Yes .. I am considering each element as median and trying to find the cost of coins and return minimum coins.
For the above example It will first consider 3 at index 0 as median do the operation, will consider 3 at index 1 as median do the operation similarly if we take six it will return 15 and for 7 it will return 9.
Current Median Index - 0, median value - 3, upperMedianDiff - 7, LowerMedian Diff - 0, cost of coins - 2147483647, cost of coins to convert to 3 - 0
Current Median Index - 1, median value - 3, upperMedianDiff - 7, LowerMedian Diff - 0, cost of coins - 2147483647, cost of coins to convert to 3 - 0
Current Median Index - 2, median value - 6, upperMedianDiff - 1, LowerMedian Diff - 6, cost of coins - 2147483647, cost of coins to convert to 6 - 15
Current Median Index - 3, median value - 7, upperMedianDiff - 0, LowerMedian Diff - 9, cost of coins - 15, cost of coins to convert to 7 - 9.
I handled this case but yet some problem with the soultion. If possible i am ready to upload the entire code. Can you please help me to find the mistake in this logic ??
Sorry, maybe I don't understand your solution... You must check all possible numbers in interval [0...maxAi] for 'median'. You can not check only elements from array. Example :
2 1 1
4 2
Array is: 3 3
Answer 1
How can anyone solve this problem in less then 3 or even 5 mins. It takes me more than that just to read and understand the requirments. Then, I think about the approach then I start coding. Can anyone explain me how those top 10 could solve this problem, in less than 5 mins?!!
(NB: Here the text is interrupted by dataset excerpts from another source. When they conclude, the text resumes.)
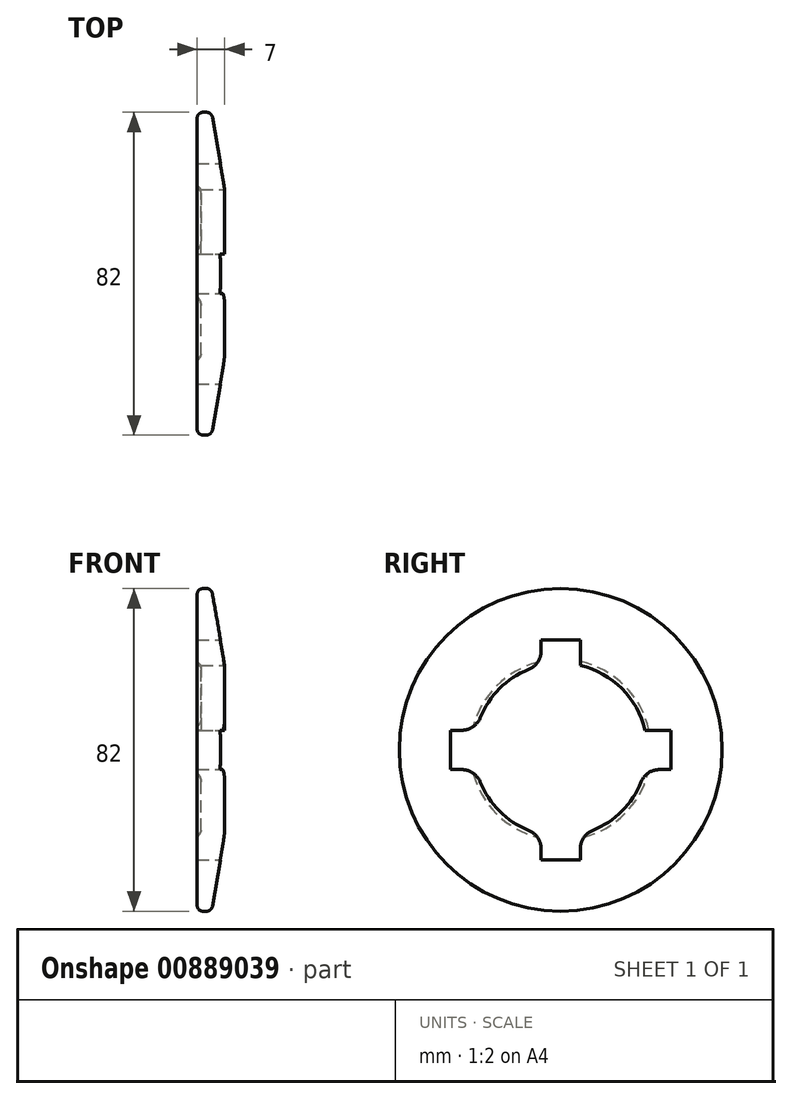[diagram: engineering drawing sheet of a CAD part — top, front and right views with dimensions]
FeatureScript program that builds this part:
annotation { "Feature Type Name" : "Feature", "Feature Type Description" : "" }
export const myFeature = defineFeature(function(context is Context, id is Id, definition is map)
    precondition{}
    {
        {
            var Q0;
            Q0=qCreatedBy(makeId("Front.planeOp"),FACE);
            var sketch = newSketch(context, id + "F0", { "sketchPlane" : qUnion([Q0])});
            skLineSegment(sketch, "E0", {"start": v(0, 0) * mm, "end": v(0, 22) * mm, "construction": true});
            skLineSegment(sketch, "E1", {"start": v(-3.35, 41) * mm, "end": v(0, 22) * mm});
            skLineSegment(sketch, "E2", {"start": v(-3.35, 41) * mm, "end": v(-7, 41) * mm});
            skLineSegment(sketch, "E3", {"start": v(-7, 41) * mm, "end": v(-7, 22) * mm});
            skLineSegment(sketch, "E4", {"start": v(-7, 22) * mm, "end": v(0, 22) * mm});
            skLineSegment(sketch, "E5", {"start": v(0, 0) * mm, "end": v(-22.75, 0) * mm, "construction": true});
            skSolve(sketch);
        }
        {
            var Q0;
            Q0=makeQuery(id+"F0.imprint","IMPRINT",FACE,{"disambiguationData":[TD([[makeQuery(id+"F0.imprint","IMPRINT",EDGE,{"derivedFrom":sQuery(id+"F0.wireOp",EDGE,"E1")}),-1.0]])]});
            var Q1;
            Q1=sQuery(id+"F0.wireOp",EDGE,"E5");
            revolve(context, id + "F1", {"surfaceOperationType" : NewSurfaceOperationType.NEW, "entities" : qUnion([Q0]), "axis" : qUnion([Q1]), "revolveType" : RevolveType.FULL});
        }
        {
            var Q0;
            Q0=qCreatedBy(makeId("Right.planeOp"),FACE);
            var sketch = newSketch(context, id + "F2", { "sketchPlane" : qUnion([Q0])});
            skLineSegment(sketch, "E6.top", {"start": v(5, 28) * mm, "end": v(0, 28) * mm});
            skLineSegment(sketch, "E6.left", {"start": v(5, 21.42) * mm, "end": v(5, 28) * mm});
            skArc(sketch, "E7.0", {"start": v(5, 21.42) * mm, "mid": v(0, 22) * mm, "end": v(-5, 21.42) * mm});
            skLineSegment(sketch, "E8.top", {"start": v(0, 28) * mm, "end": v(-5, 28) * mm});
            skLineSegment(sketch, "E8.right", {"start": v(-5, 21.42) * mm, "end": v(-5, 28) * mm});
            skLineSegment(sketch, "E9.1.0", {"start": v(-21.42, -5) * mm, "end": v(-28, -5) * mm});
            skArc(sketch, "E9.1.1", {"start": v(-21.42, 5) * mm, "mid": v(-22, 0) * mm, "end": v(-21.42, -5) * mm});
            skLineSegment(sketch, "E9.1.2", {"start": v(-21.42, 5) * mm, "end": v(-28, 5) * mm});
            skLineSegment(sketch, "E9.1.3", {"start": v(-28, 5) * mm, "end": v(-28, 0) * mm});
            skLineSegment(sketch, "E9.1.4", {"start": v(-28, 0) * mm, "end": v(-28, -5) * mm});
            skLineSegment(sketch, "E9.2.0", {"start": v(5, -21.42) * mm, "end": v(5, -28) * mm});
            skArc(sketch, "E9.2.1", {"start": v(-5, -21.42) * mm, "mid": v(0, -22) * mm, "end": v(5, -21.42) * mm});
            skLineSegment(sketch, "E9.2.2", {"start": v(-5, -21.42) * mm, "end": v(-5, -28) * mm});
            skLineSegment(sketch, "E9.2.3", {"start": v(-5, -28) * mm, "end": v(0, -28) * mm});
            skLineSegment(sketch, "E9.2.4", {"start": v(0, -28) * mm, "end": v(5, -28) * mm});
            skLineSegment(sketch, "E9.3.0", {"start": v(21.42, 5) * mm, "end": v(28, 5) * mm});
            skArc(sketch, "E9.3.1", {"start": v(21.42, -5) * mm, "mid": v(22, 0) * mm, "end": v(21.42, 5) * mm});
            skLineSegment(sketch, "E9.3.2", {"start": v(21.42, -5) * mm, "end": v(28, -5) * mm});
            skLineSegment(sketch, "E9.3.3", {"start": v(28, -5) * mm, "end": v(28, 0) * mm});
            skLineSegment(sketch, "E9.3.4", {"start": v(28, 0) * mm, "end": v(28, 5) * mm});
            skLineSegment(sketch, "E9.anchor1", {"start": v(0, 0) * mm, "end": v(-5, 21.42) * mm, "construction": true});
            skLineSegment(sketch, "E9.anchor2", {"start": v(0, 0) * mm, "end": v(21.42, 5) * mm, "construction": true});
            skSolve(sketch);
        }
        {
            var Q0;
            Q0 = qSketchRegion(id + "F2", true);
            extrude(context, id + "F3", {"entities" : qUnion([Q0]), "operationType" : NewBodyOperationType.REMOVE, "oppositeDirection" : true, "depth" : 25 * mm, "offsetDistance" : 25 * mm});
        }
        {
            var Q0;
            {var subQ0=sQuery(id+"F0.wireOp",EDGE,"E3");var subQ1=sQuery(id+"F0.wireOp",EDGE,"E4");Q0=makeQuery(id+"F3.boolean.opBoolean","SPLIT",EDGE,{"disambiguationData":[TD([makeQuery(id+"F3.opExtrude","SWEPT_FACE",FACE,{"disambiguationData":[OSD([sQuery(id+"F2.wireOp",EDGE,"E6.left")])]})])],"derivedFrom":makeQuery(id+"F1.opRevolve","SWEPT_EDGE",EDGE,{"disambiguationData":[OSD([subQ0,subQ1])]})});}
            var Q1;
            {var subQ0=sQuery(id+"F0.wireOp",EDGE,"E3");var subQ1=sQuery(id+"F0.wireOp",EDGE,"E4");Q1=makeQuery(id+"F3.boolean.opBoolean","SPLIT",EDGE,{"disambiguationData":[TD([makeQuery(id+"F3.opExtrude","SWEPT_FACE",FACE,{"disambiguationData":[OSD([sQuery(id+"F2.wireOp",EDGE,"E8.right")])]})])],"derivedFrom":makeQuery(id+"F1.opRevolve","SWEPT_EDGE",EDGE,{"disambiguationData":[OSD([subQ0,subQ1])]})});}
            var Q2;
            {var subQ0=sQuery(id+"F0.wireOp",EDGE,"E3");var subQ1=sQuery(id+"F0.wireOp",EDGE,"E4");Q2=makeQuery(id+"F3.boolean.opBoolean","SPLIT",EDGE,{"disambiguationData":[TD([makeQuery(id+"F3.opExtrude","SWEPT_FACE",FACE,{"disambiguationData":[OSD([sQuery(id+"F2.wireOp",EDGE,"E9.1.0")])]})])],"derivedFrom":makeQuery(id+"F1.opRevolve","SWEPT_EDGE",EDGE,{"disambiguationData":[OSD([subQ0,subQ1])]})});}
            var Q3;
            {var subQ0=sQuery(id+"F0.wireOp",EDGE,"E3");var subQ1=sQuery(id+"F0.wireOp",EDGE,"E4");Q3=makeQuery(id+"F3.boolean.opBoolean","SPLIT",EDGE,{"disambiguationData":[TD([makeQuery(id+"F3.opExtrude","SWEPT_FACE",FACE,{"disambiguationData":[OSD([sQuery(id+"F2.wireOp",EDGE,"E9.2.0")])]})])],"derivedFrom":makeQuery(id+"F1.opRevolve","SWEPT_EDGE",EDGE,{"disambiguationData":[OSD([subQ0,subQ1])]})});}
            chamfer(context, id + "F4", {"entities" : qUnion([Q0, Q1, Q2, Q3]), "width" : 1 * mm, "tangentPropagation" : true});
        }
        {
            var Q0;
            Q0=makeQuery(id+"F3.boolean.opBoolean","COPY",EDGE,{"derivedFrom":makeQuery(id+"F3.opExtrude","SWEPT_EDGE",EDGE,{"disambiguationData":[OSD([sQuery(id+"F2.wireOp",EDGE,"E9.2.1"),sQuery(id+"F2.wireOp",EDGE,"E9.2.2")])]})});
            var Q1;
            Q1=makeQuery(id+"F3.boolean.opBoolean","COPY",EDGE,{"derivedFrom":makeQuery(id+"F3.opExtrude","SWEPT_EDGE",EDGE,{"disambiguationData":[OSD([sQuery(id+"F2.wireOp",EDGE,"E9.2.0"),sQuery(id+"F2.wireOp",EDGE,"E9.2.1")])]})});
            var Q2;
            Q2=makeQuery(id+"F3.boolean.opBoolean","COPY",EDGE,{"derivedFrom":makeQuery(id+"F3.opExtrude","SWEPT_EDGE",EDGE,{"disambiguationData":[OSD([sQuery(id+"F2.wireOp",EDGE,"E9.3.1"),sQuery(id+"F2.wireOp",EDGE,"E9.3.2")])]})});
            var Q3;
            Q3=makeQuery(id+"F3.boolean.opBoolean","COPY",EDGE,{"derivedFrom":makeQuery(id+"F3.opExtrude","SWEPT_EDGE",EDGE,{"disambiguationData":[OSD([sQuery(id+"F2.wireOp",EDGE,"E9.3.0"),sQuery(id+"F2.wireOp",EDGE,"E9.3.1")])]})});
            var Q4;
            Q4=makeQuery(id+"F3.boolean.opBoolean","COPY",EDGE,{"derivedFrom":makeQuery(id+"F3.opExtrude","SWEPT_EDGE",EDGE,{"disambiguationData":[OSD([sQuery(id+"F2.wireOp",EDGE,"E6.left"),sQuery(id+"F2.wireOp",EDGE,"E7.0")])]})});
            var Q5;
            Q5=makeQuery(id+"F3.boolean.opBoolean","COPY",EDGE,{"derivedFrom":makeQuery(id+"F3.opExtrude","SWEPT_EDGE",EDGE,{"disambiguationData":[OSD([sQuery(id+"F2.wireOp",EDGE,"E7.0"),sQuery(id+"F2.wireOp",EDGE,"E8.right")])]})});
            var Q6;
            Q6=makeQuery(id+"F3.boolean.opBoolean","COPY",EDGE,{"derivedFrom":makeQuery(id+"F3.opExtrude","SWEPT_EDGE",EDGE,{"disambiguationData":[OSD([sQuery(id+"F2.wireOp",EDGE,"E9.1.1"),sQuery(id+"F2.wireOp",EDGE,"E9.1.2")])]})});
            var Q7;
            Q7=makeQuery(id+"F3.boolean.opBoolean","COPY",EDGE,{"derivedFrom":makeQuery(id+"F3.opExtrude","SWEPT_EDGE",EDGE,{"disambiguationData":[OSD([sQuery(id+"F2.wireOp",EDGE,"E9.1.0"),sQuery(id+"F2.wireOp",EDGE,"E9.1.1")])]})});
            fillet(context, id + "F5", {"entities" : qUnion([Q0, Q1, Q2, Q3, Q4, Q5, Q6, Q7]), "radius" : 5 * mm, "tangentPropagation" : true, "allowEdgeOverflow" : false});
        }
        {
            var Q0;
            Q0=makeQuery(id+"F1.opRevolve","SWEPT_EDGE",EDGE,{"disambiguationData":[OSD([sQuery(id+"F0.wireOp",EDGE,"E1"),sQuery(id+"F0.wireOp",EDGE,"E2")])]});
            var Q1;
            Q1=makeQuery(id+"F1.opRevolve","SWEPT_EDGE",EDGE,{"disambiguationData":[OSD([sQuery(id+"F0.wireOp",EDGE,"E2"),sQuery(id+"F0.wireOp",EDGE,"E3")])]});
            fillet(context, id + "F6", {"entities" : qUnion([Q0, Q1]), "radius" : 1.5 * mm, "tangentPropagation" : true, "allowEdgeOverflow" : false});
        }
    });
I think they notice that the n k l values are very small, so a bf approach would be good enough to solve the problem, not necessary to find the best solution.
Below is the bf approach I wrote in java passed all cases in less than 0.2s, max is the max value, target can be the median, you just need to loop through all values between target and max value to find the min cost.
INCLUDED INCLUDED INCLUDED
while(max >= target){
In editorial problem setter talked about 'size' h. What did he mean by h? Size of array is n, so what is 'h'
He think that h is size of elements in the final-beautiful array. The question is: how much coins we should spend to make all elements eqaul with h. Because all numbers are in range [1,1000] we can iterate over all possible solutions for the size of elements in the final array. We will check all possible h in the given range.
What's the approach to solve this problem?
Editorial is published you can read solution :)
so by reading the Editorial, you just can't resubmit for more points? or does it remove the points you already have entirly?